Tree of Knowledge
Submission to the 2014 Land Art Generator Initiative Copenhagen design competition
Artist Team: Boguslaw Barnas, Rafal Barnas, Omar Gharaibeh, Natalia Jejer
Artist Location: Krakow, Poland
Energy Technologies: piezoelectric toroids, micro wind turbine
“In the center of the hall grew a large tree, with luxuriantly hanging branches. Golden apples large and small hung like oranges among the leaves. This was the Tree of Knowledge.”
Hans Christian Andersen
Tree of Knowledge draws on motifs found in the fairy tale “The Garden of Paradise” by Hans Christian Andersen. The electricity-generating sculpture is “The Tree of Knowledge” while “The Four Winds of the World” are the source of renewable energy.

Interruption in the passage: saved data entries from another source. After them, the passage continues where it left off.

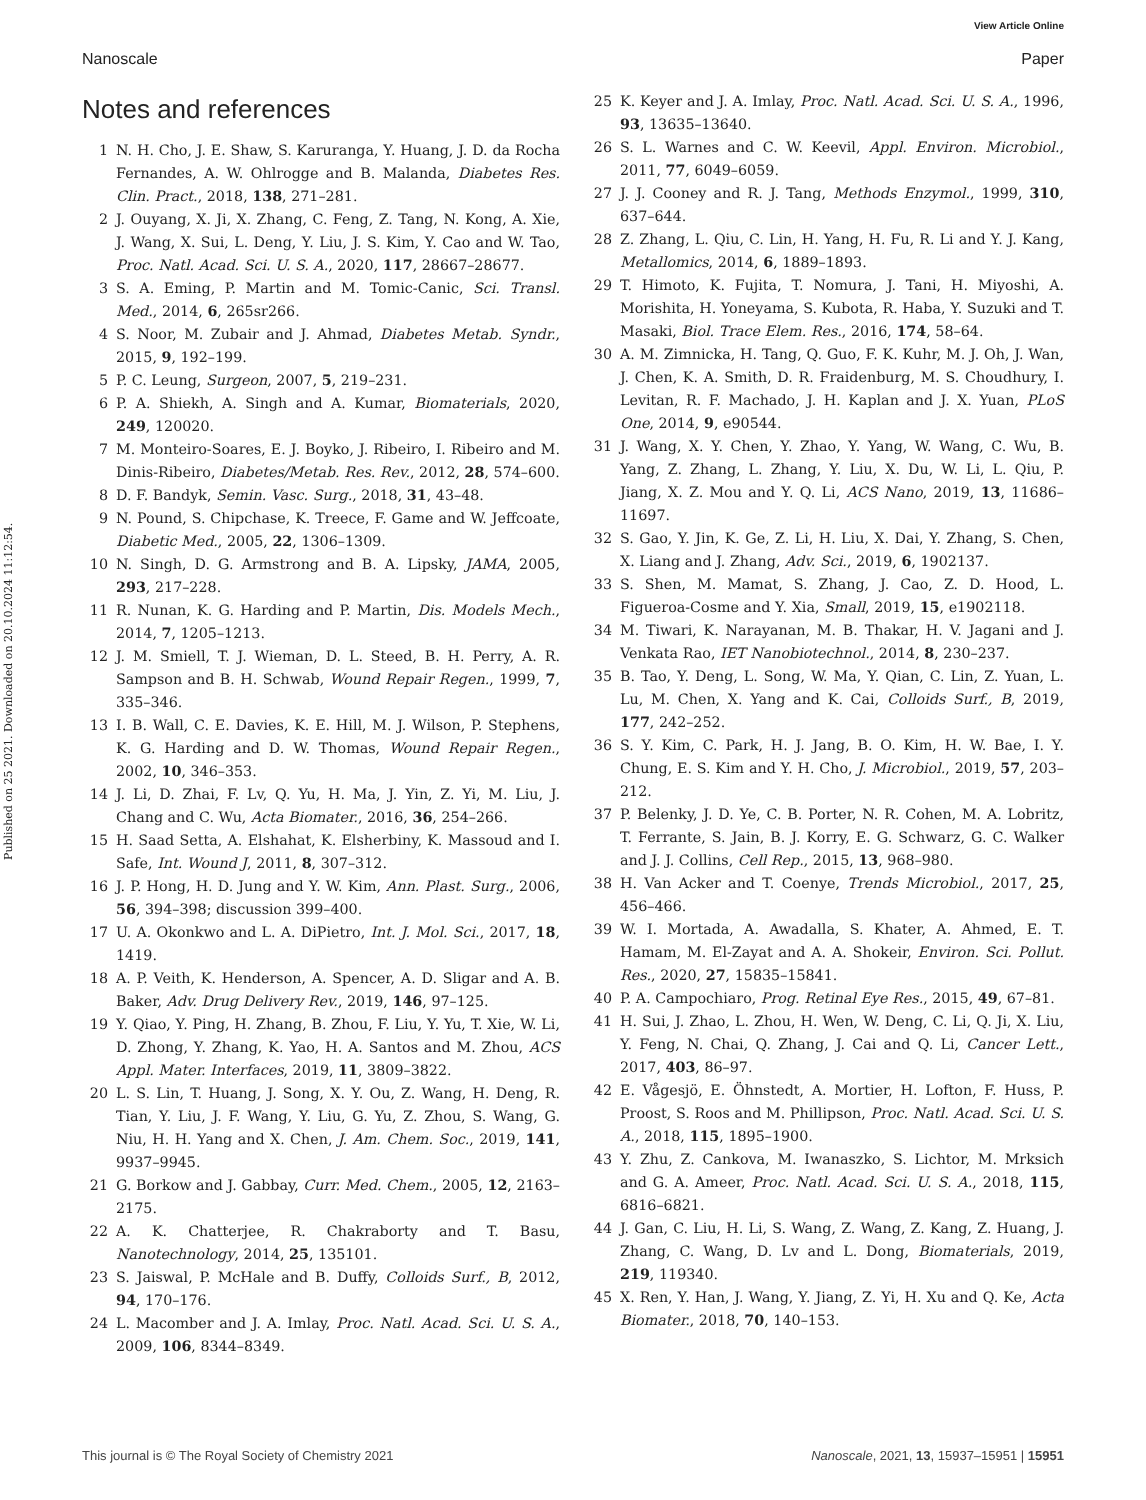View Article Online
Nanoscale Paper
Published on 25 2021. Downloaded on 20.10.2024 11:12:54.
Notes and references
1 N. H. Cho, J. E. Shaw, S. Karuranga, Y. Huang, J. D. da Rocha Fernandes, A. W. Ohlrogge and B. Malanda, Diabetes Res. Clin. Pract., 2018, 138, 271–281.
2 J. Ouyang, X. Ji, X. Zhang, C. Feng, Z. Tang, N. Kong, A. Xie, J. Wang, X. Sui, L. Deng, Y. Liu, J. S. Kim, Y. Cao and W. Tao, Proc. Natl. Acad. Sci. U. S. A., 2020, 117, 28667–28677.
3 S. A. Eming, P. Martin and M. Tomic-Canic, Sci. Transl. Med., 2014, 6, 265sr266.
4 S. Noor, M. Zubair and J. Ahmad, Diabetes Metab. Syndr., 2015, 9, 192–199.
5 P. C. Leung, Surgeon, 2007, 5, 219–231.
6 P. A. Shiekh, A. Singh and A. Kumar, Biomaterials, 2020, 249, 120020.
7 M. Monteiro-Soares, E. J. Boyko, J. Ribeiro, I. Ribeiro and M. Dinis-Ribeiro, Diabetes/Metab. Res. Rev., 2012, 28, 574–600.
8 D. F. Bandyk, Semin. Vasc. Surg., 2018, 31, 43–48.
9 N. Pound, S. Chipchase, K. Treece, F. Game and W. Jeffcoate, Diabetic Med., 2005, 22, 1306–1309.
10 N. Singh, D. G. Armstrong and B. A. Lipsky, JAMA, 2005, 293, 217–228.
11 R. Nunan, K. G. Harding and P. Martin, Dis. Models Mech., 2014, 7, 1205–1213.
12 J. M. Smiell, T. J. Wieman, D. L. Steed, B. H. Perry, A. R. Sampson and B. H. Schwab, Wound Repair Regen., 1999, 7, 335–346.
13 I. B. Wall, C. E. Davies, K. E. Hill, M. J. Wilson, P. Stephens, K. G. Harding and D. W. Thomas, Wound Repair Regen., 2002, 10, 346–353.
14 J. Li, D. Zhai, F. Lv, Q. Yu, H. Ma, J. Yin, Z. Yi, M. Liu, J. Chang and C. Wu, Acta Biomater., 2016, 36, 254–266.
15 H. Saad Setta, A. Elshahat, K. Elsherbiny, K. Massoud and I. Safe, Int. Wound J, 2011, 8, 307–312.
16 J. P. Hong, H. D. Jung and Y. W. Kim, Ann. Plast. Surg., 2006, 56, 394–398; discussion 399–400.
17 U. A. Okonkwo and L. A. DiPietro, Int. J. Mol. Sci., 2017, 18, 1419.
18 A. P. Veith, K. Henderson, A. Spencer, A. D. Sligar and A. B. Baker, Adv. Drug Delivery Rev., 2019, 146, 97–125.
19 Y. Qiao, Y. Ping, H. Zhang, B. Zhou, F. Liu, Y. Yu, T. Xie, W. Li, D. Zhong, Y. Zhang, K. Yao, H. A. Santos and M. Zhou, ACS Appl. Mater. Interfaces, 2019, 11, 3809–3822.
20 L. S. Lin, T. Huang, J. Song, X. Y. Ou, Z. Wang, H. Deng, R. Tian, Y. Liu, J. F. Wang, Y. Liu, G. Yu, Z. Zhou, S. Wang, G. Niu, H. H. Yang and X. Chen, J. Am. Chem. Soc., 2019, 141, 9937–9945.
21 G. Borkow and J. Gabbay, Curr. Med. Chem., 2005, 12, 2163–2175.
22 A. K. Chatterjee, R. Chakraborty and T. Basu, Nanotechnology, 2014, 25, 135101.
23 S. Jaiswal, P. McHale and B. Duffy, Colloids Surf., B, 2012, 94, 170–176.
24 L. Macomber and J. A. Imlay, Proc. Natl. Acad. Sci. U. S. A., 2009, 106, 8344–8349.
25 K. Keyer and J. A. Imlay, Proc. Natl. Acad. Sci. U. S. A., 1996, 93, 13635–13640.
26 S. L. Warnes and C. W. Keevil, Appl. Environ. Microbiol., 2011, 77, 6049–6059.
27 J. J. Cooney and R. J. Tang, Methods Enzymol., 1999, 310, 637–644.
28 Z. Zhang, L. Qiu, C. Lin, H. Yang, H. Fu, R. Li and Y. J. Kang, Metallomics, 2014, 6, 1889–1893.
29 T. Himoto, K. Fujita, T. Nomura, J. Tani, H. Miyoshi, A. Morishita, H. Yoneyama, S. Kubota, R. Haba, Y. Suzuki and T. Masaki, Biol. Trace Elem. Res., 2016, 174, 58–64.
30 A. M. Zimnicka, H. Tang, Q. Guo, F. K. Kuhr, M. J. Oh, J. Wan, J. Chen, K. A. Smith, D. R. Fraidenburg, M. S. Choudhury, I. Levitan, R. F. Machado, J. H. Kaplan and J. X. Yuan, PLoS One, 2014, 9, e90544.
31 J. Wang, X. Y. Chen, Y. Zhao, Y. Yang, W. Wang, C. Wu, B. Yang, Z. Zhang, L. Zhang, Y. Liu, X. Du, W. Li, L. Qiu, P. Jiang, X. Z. Mou and Y. Q. Li, ACS Nano, 2019, 13, 11686–11697.
32 S. Gao, Y. Jin, K. Ge, Z. Li, H. Liu, X. Dai, Y. Zhang, S. Chen, X. Liang and J. Zhang, Adv. Sci., 2019, 6, 1902137.
33 S. Shen, M. Mamat, S. Zhang, J. Cao, Z. D. Hood, L. Figueroa-Cosme and Y. Xia, Small, 2019, 15, e1902118.
34 M. Tiwari, K. Narayanan, M. B. Thakar, H. V. Jagani and J. Venkata Rao, IET Nanobiotechnol., 2014, 8, 230–237.
35 B. Tao, Y. Deng, L. Song, W. Ma, Y. Qian, C. Lin, Z. Yuan, L. Lu, M. Chen, X. Yang and K. Cai, Colloids Surf., B, 2019, 177, 242–252.
36 S. Y. Kim, C. Park, H. J. Jang, B. O. Kim, H. W. Bae, I. Y. Chung, E. S. Kim and Y. H. Cho, J. Microbiol., 2019, 57, 203–212.
37 P. Belenky, J. D. Ye, C. B. Porter, N. R. Cohen, M. A. Lobritz, T. Ferrante, S. Jain, B. J. Korry, E. G. Schwarz, G. C. Walker and J. J. Collins, Cell Rep., 2015, 13, 968–980.
38 H. Van Acker and T. Coenye, Trends Microbiol., 2017, 25, 456–466.
39 W. I. Mortada, A. Awadalla, S. Khater, A. Ahmed, E. T. Hamam, M. El-Zayat and A. A. Shokeir, Environ. Sci. Pollut. Res., 2020, 27, 15835–15841.
40 P. A. Campochiaro, Prog. Retinal Eye Res., 2015, 49, 67–81.
41 H. Sui, J. Zhao, L. Zhou, H. Wen, W. Deng, C. Li, Q. Ji, X. Liu, Y. Feng, N. Chai, Q. Zhang, J. Cai and Q. Li, Cancer Lett., 2017, 403, 86–97.
42 E. Vågesjö, E. Öhnstedt, A. Mortier, H. Lofton, F. Huss, P. Proost, S. Roos and M. Phillipson, Proc. Natl. Acad. Sci. U. S. A., 2018, 115, 1895–1900.
43 Y. Zhu, Z. Cankova, M. Iwanaszko, S. Lichtor, M. Mrksich and G. A. Ameer, Proc. Natl. Acad. Sci. U. S. A., 2018, 115, 6816–6821.
44 J. Gan, C. Liu, H. Li, S. Wang, Z. Wang, Z. Kang, Z. Huang, J. Zhang, C. Wang, D. Lv and L. Dong, Biomaterials, 2019, 219, 119340.
45 X. Ren, Y. Han, J. Wang, Y. Jiang, Z. Yi, H. Xu and Q. Ke, Acta Biomater., 2018, 70, 140–153.
This journal is © The Royal Society of Chemistry 2021 Nanoscale, 2021, 13, 15937–15951 | 15951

The sculpture’s roots wind their way through a wild and mystical landscape evoking an otherworldly image that is in contrast to the industrial surroundings of Refshaleøen. The organic shape of Tree of Knowledge stands out amid the rigid forms of chimneys, turbines, and warehouses. Upon stepping into the garden, the visitor is transported from the urban reality of Copenhagen into a world of fairytales. The tree is a symbol of nature and knowledge, and the aim of this artificial landscape is to promote contemplation on humankind’s impact on nature.
At the top of the tower is a small-scale wind turbine that captures air as it moves through the roots and into the tower by way of the stack effect (warm ground air naturally rises up to mix with the cooler air at the top of the 70-meter tower). Additionally, the steel structure holds two large industrial balloons, the surfaces of which are covered with PVC pipes containing millions of piezoelectric components. The wind and the mechanical stress from the balloon movements will stimulate the piezoelectric elements to produce electricity.